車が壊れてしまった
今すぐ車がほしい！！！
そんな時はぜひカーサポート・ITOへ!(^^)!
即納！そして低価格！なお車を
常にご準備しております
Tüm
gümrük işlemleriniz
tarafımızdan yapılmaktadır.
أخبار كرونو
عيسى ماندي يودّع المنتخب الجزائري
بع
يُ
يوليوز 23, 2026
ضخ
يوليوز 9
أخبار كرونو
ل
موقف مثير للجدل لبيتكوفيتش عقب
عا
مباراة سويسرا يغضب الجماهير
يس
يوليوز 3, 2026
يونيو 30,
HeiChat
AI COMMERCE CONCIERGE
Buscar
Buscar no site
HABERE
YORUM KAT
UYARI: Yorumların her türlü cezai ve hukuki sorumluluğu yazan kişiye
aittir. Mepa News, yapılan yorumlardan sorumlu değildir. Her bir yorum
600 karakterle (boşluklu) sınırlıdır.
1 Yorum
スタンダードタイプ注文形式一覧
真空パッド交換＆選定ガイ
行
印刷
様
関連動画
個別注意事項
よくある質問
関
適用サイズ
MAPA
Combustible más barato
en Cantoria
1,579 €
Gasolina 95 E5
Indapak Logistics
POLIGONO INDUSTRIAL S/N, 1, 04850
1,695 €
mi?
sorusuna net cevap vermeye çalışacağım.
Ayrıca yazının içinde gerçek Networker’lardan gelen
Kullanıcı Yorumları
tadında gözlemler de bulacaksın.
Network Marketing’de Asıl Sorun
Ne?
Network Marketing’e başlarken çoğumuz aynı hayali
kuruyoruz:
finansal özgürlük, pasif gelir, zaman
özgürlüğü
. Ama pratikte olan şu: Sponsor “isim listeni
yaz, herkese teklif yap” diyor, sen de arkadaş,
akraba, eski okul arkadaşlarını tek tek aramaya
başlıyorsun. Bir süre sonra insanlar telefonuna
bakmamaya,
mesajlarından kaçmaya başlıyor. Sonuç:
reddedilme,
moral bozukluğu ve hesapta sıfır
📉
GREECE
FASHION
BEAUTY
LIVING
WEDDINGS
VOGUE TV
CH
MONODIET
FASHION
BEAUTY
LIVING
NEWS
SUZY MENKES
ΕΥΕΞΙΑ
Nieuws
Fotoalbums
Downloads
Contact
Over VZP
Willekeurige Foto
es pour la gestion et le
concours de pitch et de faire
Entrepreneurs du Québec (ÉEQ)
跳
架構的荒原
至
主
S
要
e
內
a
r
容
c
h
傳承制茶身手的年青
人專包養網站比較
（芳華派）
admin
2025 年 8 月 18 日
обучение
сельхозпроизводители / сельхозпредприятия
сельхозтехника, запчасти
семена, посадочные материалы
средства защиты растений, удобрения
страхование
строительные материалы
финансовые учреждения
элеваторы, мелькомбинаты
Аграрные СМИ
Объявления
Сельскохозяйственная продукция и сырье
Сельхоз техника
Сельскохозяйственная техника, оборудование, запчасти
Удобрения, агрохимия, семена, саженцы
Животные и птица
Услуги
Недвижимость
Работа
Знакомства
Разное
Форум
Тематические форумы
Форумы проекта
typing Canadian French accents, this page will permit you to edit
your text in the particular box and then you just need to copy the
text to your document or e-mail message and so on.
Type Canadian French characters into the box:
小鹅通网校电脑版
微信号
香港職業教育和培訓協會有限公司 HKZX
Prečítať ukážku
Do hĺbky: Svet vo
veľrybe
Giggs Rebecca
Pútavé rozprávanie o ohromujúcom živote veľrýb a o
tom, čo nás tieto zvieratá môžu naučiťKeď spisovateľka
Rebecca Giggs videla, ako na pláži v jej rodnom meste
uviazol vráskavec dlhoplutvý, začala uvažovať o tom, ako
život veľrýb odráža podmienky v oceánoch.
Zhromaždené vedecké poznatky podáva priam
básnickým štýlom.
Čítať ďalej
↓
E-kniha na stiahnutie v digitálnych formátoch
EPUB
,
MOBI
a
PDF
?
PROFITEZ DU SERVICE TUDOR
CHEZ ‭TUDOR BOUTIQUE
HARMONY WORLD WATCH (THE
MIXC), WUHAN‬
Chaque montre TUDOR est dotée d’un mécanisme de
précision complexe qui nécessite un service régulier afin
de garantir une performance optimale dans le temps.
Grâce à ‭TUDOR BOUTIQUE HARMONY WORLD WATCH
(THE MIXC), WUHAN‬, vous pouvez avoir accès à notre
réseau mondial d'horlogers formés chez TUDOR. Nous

- What to work on -
How many lines in the listing above contain the word "Canadian"? Reply with the number alone.

- Solved problem -
2